*Provided entries*.
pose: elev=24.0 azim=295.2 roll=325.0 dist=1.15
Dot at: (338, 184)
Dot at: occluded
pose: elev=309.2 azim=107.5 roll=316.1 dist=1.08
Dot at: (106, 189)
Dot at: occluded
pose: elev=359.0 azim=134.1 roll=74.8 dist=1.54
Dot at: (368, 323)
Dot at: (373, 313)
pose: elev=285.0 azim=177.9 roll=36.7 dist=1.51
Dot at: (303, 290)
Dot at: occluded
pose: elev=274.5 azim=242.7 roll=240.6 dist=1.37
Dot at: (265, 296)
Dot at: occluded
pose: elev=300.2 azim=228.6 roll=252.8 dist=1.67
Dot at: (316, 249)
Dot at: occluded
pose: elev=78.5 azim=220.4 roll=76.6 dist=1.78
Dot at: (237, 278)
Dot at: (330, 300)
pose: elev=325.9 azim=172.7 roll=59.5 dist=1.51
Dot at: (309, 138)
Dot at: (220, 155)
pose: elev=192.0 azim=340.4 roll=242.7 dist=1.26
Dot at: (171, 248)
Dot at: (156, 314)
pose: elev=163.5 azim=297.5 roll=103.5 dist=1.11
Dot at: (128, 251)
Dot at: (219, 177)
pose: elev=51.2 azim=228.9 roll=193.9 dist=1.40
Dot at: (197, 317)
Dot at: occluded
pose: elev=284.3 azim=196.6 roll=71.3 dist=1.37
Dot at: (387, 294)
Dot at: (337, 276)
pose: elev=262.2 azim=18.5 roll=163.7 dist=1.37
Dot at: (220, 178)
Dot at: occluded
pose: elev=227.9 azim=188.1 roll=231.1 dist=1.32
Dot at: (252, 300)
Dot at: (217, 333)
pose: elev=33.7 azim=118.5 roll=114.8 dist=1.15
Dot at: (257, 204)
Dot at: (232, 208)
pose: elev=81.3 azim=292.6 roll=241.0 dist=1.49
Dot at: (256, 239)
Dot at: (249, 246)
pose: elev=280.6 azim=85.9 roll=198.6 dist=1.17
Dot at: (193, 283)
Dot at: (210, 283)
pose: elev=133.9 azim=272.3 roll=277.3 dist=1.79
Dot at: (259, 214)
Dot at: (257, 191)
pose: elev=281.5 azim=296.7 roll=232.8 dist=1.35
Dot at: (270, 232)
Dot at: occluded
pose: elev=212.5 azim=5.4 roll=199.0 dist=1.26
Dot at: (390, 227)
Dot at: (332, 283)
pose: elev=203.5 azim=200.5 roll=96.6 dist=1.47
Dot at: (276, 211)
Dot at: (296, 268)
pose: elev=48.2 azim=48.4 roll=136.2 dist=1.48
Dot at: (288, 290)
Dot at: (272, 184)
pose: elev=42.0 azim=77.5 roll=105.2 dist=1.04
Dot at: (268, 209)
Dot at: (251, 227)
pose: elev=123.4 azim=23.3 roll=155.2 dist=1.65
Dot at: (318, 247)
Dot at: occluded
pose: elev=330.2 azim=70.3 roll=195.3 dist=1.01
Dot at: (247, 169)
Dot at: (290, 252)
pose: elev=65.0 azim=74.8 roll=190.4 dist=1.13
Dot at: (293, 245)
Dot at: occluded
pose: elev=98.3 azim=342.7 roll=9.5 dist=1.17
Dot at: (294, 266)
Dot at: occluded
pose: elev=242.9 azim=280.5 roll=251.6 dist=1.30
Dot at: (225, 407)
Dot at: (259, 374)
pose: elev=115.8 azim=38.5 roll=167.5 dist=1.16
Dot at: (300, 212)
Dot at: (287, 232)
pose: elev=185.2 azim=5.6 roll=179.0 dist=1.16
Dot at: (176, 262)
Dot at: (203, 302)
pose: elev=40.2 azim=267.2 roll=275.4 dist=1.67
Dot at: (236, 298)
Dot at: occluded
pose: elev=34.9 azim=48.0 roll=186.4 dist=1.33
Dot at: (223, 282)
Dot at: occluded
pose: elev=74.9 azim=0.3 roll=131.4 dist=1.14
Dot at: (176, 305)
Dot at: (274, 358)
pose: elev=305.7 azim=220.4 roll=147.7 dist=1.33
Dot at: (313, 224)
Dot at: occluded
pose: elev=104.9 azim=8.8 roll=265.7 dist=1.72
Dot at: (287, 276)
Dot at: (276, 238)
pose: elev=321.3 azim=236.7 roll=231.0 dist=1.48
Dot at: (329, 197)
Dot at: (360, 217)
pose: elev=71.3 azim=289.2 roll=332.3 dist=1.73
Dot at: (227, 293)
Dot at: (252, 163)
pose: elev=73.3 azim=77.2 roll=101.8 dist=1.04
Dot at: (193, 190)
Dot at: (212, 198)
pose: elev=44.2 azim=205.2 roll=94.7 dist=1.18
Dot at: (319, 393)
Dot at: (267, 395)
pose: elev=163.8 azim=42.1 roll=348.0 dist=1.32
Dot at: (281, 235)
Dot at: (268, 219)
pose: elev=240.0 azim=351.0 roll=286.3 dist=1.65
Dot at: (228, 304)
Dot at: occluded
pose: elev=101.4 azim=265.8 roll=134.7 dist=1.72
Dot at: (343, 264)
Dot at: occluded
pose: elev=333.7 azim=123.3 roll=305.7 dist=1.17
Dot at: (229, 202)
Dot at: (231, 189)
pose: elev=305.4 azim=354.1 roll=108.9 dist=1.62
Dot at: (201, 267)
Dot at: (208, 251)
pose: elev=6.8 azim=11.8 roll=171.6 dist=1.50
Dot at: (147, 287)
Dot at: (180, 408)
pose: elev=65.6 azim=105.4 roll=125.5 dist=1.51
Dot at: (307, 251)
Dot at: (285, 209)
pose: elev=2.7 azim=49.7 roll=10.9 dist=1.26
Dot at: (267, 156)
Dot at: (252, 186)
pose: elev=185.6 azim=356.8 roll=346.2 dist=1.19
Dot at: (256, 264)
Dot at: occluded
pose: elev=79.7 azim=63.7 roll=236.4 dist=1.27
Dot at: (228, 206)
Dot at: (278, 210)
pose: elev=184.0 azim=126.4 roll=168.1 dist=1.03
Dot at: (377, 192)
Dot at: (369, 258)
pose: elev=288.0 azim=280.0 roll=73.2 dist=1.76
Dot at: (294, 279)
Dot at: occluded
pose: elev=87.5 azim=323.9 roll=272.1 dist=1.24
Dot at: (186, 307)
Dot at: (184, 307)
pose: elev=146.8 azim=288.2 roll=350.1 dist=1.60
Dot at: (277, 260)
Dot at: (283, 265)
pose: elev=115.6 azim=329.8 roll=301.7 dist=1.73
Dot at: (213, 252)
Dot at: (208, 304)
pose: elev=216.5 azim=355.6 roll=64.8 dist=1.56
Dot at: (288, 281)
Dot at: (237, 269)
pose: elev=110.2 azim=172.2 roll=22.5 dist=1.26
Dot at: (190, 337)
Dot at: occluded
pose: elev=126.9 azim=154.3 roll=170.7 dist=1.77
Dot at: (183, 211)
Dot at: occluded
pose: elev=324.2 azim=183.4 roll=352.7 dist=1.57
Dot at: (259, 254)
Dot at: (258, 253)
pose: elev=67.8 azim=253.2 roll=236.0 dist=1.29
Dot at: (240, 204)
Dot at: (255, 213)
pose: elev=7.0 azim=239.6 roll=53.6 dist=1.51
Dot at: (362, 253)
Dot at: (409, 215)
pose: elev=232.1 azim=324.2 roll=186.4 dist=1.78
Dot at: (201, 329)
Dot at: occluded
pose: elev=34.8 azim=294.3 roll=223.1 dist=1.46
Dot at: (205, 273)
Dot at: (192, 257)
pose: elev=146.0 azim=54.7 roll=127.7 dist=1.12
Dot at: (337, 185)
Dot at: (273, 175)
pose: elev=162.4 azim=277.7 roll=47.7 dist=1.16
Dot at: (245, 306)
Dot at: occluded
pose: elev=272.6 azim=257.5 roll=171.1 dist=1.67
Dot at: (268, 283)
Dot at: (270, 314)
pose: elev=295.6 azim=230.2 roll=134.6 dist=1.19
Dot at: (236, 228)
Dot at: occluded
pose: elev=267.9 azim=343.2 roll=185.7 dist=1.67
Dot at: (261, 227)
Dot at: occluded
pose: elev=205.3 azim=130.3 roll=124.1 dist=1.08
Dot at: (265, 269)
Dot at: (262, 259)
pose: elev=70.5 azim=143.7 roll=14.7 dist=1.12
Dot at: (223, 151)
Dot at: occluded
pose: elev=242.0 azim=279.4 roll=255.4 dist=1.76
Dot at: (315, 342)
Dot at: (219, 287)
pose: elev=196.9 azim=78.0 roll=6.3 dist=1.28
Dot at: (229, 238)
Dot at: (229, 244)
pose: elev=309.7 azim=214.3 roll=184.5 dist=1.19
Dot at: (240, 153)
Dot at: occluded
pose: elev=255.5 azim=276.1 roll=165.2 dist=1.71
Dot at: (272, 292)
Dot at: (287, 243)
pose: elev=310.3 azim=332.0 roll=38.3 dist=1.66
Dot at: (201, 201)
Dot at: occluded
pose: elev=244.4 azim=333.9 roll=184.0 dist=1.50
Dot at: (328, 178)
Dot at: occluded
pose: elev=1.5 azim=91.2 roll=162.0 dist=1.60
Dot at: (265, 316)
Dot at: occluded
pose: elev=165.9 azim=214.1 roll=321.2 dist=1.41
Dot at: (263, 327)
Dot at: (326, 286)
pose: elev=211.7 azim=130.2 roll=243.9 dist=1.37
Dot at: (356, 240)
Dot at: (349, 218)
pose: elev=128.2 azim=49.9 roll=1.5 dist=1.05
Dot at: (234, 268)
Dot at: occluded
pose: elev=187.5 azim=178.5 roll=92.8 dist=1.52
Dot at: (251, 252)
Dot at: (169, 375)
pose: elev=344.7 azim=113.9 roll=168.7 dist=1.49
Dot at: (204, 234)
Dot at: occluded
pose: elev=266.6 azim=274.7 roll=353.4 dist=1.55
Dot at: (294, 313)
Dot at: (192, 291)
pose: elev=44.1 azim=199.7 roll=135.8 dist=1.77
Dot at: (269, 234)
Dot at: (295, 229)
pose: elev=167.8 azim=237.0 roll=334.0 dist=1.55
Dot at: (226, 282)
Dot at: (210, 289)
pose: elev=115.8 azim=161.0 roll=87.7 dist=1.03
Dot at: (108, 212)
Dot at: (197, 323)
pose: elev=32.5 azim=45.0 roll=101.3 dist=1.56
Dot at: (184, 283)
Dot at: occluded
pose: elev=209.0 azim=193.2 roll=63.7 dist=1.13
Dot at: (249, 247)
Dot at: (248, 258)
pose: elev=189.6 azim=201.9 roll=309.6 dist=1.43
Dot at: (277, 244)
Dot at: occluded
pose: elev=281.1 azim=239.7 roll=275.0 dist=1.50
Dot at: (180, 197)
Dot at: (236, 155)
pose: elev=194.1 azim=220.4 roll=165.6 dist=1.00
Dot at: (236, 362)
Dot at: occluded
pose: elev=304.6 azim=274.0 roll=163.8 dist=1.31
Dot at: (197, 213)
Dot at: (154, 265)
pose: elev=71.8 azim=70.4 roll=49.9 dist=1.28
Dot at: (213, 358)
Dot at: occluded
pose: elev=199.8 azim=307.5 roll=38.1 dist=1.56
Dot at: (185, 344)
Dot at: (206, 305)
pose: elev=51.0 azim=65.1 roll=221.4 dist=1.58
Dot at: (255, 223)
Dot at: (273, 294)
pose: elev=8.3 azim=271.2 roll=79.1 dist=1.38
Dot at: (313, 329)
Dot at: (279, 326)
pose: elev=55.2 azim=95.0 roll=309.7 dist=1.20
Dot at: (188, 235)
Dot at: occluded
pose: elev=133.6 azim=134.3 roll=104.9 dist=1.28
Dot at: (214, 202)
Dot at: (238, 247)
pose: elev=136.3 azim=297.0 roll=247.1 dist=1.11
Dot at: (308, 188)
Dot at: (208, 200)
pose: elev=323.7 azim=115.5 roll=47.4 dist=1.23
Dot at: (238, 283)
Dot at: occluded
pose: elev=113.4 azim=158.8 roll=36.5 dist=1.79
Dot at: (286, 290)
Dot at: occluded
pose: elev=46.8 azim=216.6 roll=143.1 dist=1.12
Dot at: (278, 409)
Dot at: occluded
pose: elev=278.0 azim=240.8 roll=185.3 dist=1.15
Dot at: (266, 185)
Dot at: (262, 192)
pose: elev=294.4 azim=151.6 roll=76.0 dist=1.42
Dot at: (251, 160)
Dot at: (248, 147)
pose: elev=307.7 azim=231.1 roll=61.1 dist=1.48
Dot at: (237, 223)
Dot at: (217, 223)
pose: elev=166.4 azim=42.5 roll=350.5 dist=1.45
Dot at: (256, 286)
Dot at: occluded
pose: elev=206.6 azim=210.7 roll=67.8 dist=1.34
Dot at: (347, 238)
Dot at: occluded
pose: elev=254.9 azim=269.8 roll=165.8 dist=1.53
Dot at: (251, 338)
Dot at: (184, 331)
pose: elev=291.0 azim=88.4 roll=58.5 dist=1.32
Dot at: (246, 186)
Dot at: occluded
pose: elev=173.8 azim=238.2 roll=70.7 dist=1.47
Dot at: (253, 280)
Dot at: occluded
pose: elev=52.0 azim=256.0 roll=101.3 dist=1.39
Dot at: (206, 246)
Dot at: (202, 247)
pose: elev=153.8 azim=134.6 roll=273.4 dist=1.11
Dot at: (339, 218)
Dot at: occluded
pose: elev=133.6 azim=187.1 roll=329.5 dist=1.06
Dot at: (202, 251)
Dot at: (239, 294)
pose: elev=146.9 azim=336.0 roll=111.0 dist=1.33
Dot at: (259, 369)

*Set task*. Put the lines of the material that run between the line containing "pose: elev=48.2 azim=48.4" and the line containing "Dot at: (259, 374)", inclusive, into a numbered list, omitting any blank lines.

*Correct result*.
1. pose: elev=48.2 azim=48.4 roll=136.2 dist=1.48
2. Dot at: (288, 290)
3. Dot at: (272, 184)
4. pose: elev=42.0 azim=77.5 roll=105.2 dist=1.04
5. Dot at: (268, 209)
6. Dot at: (251, 227)
7. pose: elev=123.4 azim=23.3 roll=155.2 dist=1.65
8. Dot at: (318, 247)
9. Dot at: occluded
10. pose: elev=330.2 azim=70.3 roll=195.3 dist=1.01
11. Dot at: (247, 169)
12. Dot at: (290, 252)
13. pose: elev=65.0 azim=74.8 roll=190.4 dist=1.13
14. Dot at: (293, 245)
15. Dot at: occluded
16. pose: elev=98.3 azim=342.7 roll=9.5 dist=1.17
17. Dot at: (294, 266)
18. Dot at: occluded
19. pose: elev=242.9 azim=280.5 roll=251.6 dist=1.30
20. Dot at: (225, 407)
21. Dot at: (259, 374)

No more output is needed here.